I've got OME's on my 87 SAS Xtra-Cab and am very pleased with them as well.

FWIW, I can't really say one was better than the other. My mini flexes nicely even with the OME's. I'd say save yourself the heartache and get the OME springs, they're pretty inexpensive.
 
I think for the rear the simple best is a set of GM 63's. Even with the spacers added to the rear OME's they do not ride or work as well as the 63's under Patch did. They're not all that bad, they're just not as good.
 
Oh and by the way don't worry about being flamed. We're not like the people on yotatech who are rude and tell you that you need to search more.

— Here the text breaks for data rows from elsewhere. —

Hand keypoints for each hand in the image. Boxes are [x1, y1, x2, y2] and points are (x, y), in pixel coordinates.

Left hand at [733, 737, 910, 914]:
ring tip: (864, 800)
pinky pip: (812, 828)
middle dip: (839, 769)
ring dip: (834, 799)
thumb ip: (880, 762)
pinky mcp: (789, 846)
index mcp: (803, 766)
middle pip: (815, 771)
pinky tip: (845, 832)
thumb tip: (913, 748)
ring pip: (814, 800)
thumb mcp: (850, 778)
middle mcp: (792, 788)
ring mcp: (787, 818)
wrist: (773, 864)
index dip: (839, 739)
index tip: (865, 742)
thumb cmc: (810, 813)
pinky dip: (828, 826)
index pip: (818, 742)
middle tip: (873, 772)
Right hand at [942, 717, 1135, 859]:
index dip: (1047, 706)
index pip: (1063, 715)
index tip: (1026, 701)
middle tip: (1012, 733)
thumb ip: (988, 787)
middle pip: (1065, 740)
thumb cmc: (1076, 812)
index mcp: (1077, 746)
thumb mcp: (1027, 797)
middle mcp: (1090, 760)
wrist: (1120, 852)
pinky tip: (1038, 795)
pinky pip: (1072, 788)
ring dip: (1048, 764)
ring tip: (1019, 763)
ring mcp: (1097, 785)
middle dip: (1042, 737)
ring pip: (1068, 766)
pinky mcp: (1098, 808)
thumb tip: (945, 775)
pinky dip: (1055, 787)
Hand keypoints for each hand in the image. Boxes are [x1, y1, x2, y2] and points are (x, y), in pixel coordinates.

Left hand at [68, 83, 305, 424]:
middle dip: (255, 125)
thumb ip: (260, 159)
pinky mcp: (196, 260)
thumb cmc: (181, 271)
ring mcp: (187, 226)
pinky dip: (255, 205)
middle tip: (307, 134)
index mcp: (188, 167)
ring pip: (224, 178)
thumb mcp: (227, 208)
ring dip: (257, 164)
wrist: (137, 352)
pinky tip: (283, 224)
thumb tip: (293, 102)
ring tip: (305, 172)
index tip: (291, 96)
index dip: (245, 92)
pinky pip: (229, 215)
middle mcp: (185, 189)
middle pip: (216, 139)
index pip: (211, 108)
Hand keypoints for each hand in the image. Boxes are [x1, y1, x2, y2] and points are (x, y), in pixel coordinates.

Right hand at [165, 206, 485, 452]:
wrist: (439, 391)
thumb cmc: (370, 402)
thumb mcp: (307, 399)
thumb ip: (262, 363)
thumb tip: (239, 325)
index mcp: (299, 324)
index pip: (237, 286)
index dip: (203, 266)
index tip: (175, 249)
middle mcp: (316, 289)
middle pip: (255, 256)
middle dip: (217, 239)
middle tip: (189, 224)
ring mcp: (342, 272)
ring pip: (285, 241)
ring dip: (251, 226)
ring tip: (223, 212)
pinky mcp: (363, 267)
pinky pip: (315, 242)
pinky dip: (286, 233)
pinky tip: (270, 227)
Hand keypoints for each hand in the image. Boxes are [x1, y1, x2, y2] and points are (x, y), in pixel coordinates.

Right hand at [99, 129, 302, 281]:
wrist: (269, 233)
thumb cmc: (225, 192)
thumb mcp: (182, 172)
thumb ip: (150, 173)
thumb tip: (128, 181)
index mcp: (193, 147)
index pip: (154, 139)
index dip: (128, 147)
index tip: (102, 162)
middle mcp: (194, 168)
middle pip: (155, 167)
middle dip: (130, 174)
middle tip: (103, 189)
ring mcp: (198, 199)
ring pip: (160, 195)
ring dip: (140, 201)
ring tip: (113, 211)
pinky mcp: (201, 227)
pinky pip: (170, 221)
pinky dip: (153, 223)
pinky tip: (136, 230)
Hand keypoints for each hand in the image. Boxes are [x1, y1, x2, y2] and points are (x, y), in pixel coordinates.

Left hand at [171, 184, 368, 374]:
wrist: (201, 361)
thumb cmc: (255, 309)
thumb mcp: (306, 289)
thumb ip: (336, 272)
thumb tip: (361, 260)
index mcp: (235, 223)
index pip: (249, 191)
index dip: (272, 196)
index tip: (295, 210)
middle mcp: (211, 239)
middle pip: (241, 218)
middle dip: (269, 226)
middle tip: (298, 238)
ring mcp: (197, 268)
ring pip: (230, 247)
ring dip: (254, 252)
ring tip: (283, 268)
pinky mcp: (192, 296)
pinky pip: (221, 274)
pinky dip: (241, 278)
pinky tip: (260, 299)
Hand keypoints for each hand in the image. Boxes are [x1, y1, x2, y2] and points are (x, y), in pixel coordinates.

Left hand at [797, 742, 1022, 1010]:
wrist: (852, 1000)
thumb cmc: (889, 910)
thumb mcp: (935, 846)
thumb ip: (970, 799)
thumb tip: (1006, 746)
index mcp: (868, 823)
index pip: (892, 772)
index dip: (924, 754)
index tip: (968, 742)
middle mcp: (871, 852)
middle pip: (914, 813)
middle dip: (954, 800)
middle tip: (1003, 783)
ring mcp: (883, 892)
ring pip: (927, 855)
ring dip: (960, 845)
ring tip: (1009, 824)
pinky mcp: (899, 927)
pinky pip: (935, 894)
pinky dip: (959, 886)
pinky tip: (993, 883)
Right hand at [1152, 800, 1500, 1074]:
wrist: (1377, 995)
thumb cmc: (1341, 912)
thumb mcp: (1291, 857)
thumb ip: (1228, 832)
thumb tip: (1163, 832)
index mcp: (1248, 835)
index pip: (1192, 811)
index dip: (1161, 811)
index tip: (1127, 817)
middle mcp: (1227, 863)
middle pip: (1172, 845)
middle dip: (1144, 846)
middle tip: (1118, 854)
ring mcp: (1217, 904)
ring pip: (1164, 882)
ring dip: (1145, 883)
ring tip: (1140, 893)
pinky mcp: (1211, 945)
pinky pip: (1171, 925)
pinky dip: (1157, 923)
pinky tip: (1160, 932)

We're actually helpful. :flipoff2:
 
Except for the flip-off emoticon......
LOL

FWIW I ran the OME front springs in the OE hangers and the 63's in a WFO mount kit. With a 'glass shell on the bed the truck sat almost level without any camping gear or similar loading. I welded the rear shackle hangers onto the frame butted up against the rear of the OE hangers. The WFO front spring hangers were set such that the shackle angle was about 4:15-4:30 at normal loading. To do this the OE rear spring front hangers will need to be removed. I left the RS inner front hanger in place due to the parking brake cable attaching to it. A BFH 'moved' it out of the way of the spring.
 
This is super helpful. ntsqd it sounds like you had very similar truck built for a very similar purpose. Do you have any pics of patch with that set up that you could share?
 
thanks. Did you use the 5" shackle that comes with the WFO kit? how bad did the rear sag once you started adding typical camping weight ,etc? i typically have some tools and other crap back there at all times. i suppose i could leave the chevy overload if needed?
 
I used the WFO shackle. It did sag some, but it curiously didn't sag very much with a week's worth of trans Nevada on dirt gear in the bed. As I recall the GM over-load is a monster. Whatever O/L that I used, I put them in deliberately upside down so that they curve away from the spring, not towards it. Whole point of the O/L's was for the working leaves to lay down onto it gradually and not kink over the sharp edge of the spring perch. This lay-out does take them into a reversed arch (best way to kill a leaf spring is to do this, the further reversed you go, the more damage you do). This also keeps the rising spring rate progression much lower and more gradual. Patch rarely "bucked".
 
My experience with 63s:
The good - Great flex, support a decent load, cheap and easy to find for initial purchase and cheap replacement. New bushings are reasonbly priced and readily available from multiple places like Summit Racing. I think I have less than $200 in two sets of 63s, new bushings, and hardware. After 10 years of wheeling, I recently replaced one tortured set of 63s with a low mileage set that paid around $50 for.
The bad - They're long as hell and depending on how you set them up in your truck, the shackle ends can be rock anchors. The shackle ends of mine are exposed, hang kind of low, and get beat to hell.
Worth mentioning - A traction bar is a must with 63s otherwise axle wrap and hop will be bad. Factor that cost and labor into consideration when making your decision.
IMG_0671.JPG
 
My experience with 63s:
The good - Great flex, support a decent load, cheap and easy to find for initial purchase and cheap replacement. New bushings are reasonbly priced and readily available from multiple places like Summit Racing. I think I have less than $200 in two sets of 63s, new bushings, and hardware. After 10 years of wheeling, I recently replaced one tortured set of 63s with a low mileage set that paid around $50 for.
The bad - They're long as hell and depending on how you set them up in your truck, the shackle ends can be rock anchors. The shackle ends of mine are exposed, hang kind of low, and get beat to hell.
Worth mentioning - A traction bar is a must with 63s otherwise axle wrap and hop will be bad. Factor that cost and labor into consideration when making your decision. View attachment 2222530

Great advice right here. I forgot to mention that my 1980 Crawler had a custom ladder bar attached to the axle to help with that.
 
In 12+ years of using them under Patch I never found that I needed any sort of traction bar. No doubler, 4.88's, and only a rebuilt 22R with a very mild cam. Maybe with more gearing or HP, or both something would have been necessary. Early-on I speculated that I might need/want to add some urethane bump-stops to the fronts of the O/L's or to add some "limit straps" to the rear of the O/L's like the OE O/L leaf has, but that never proved to be needed.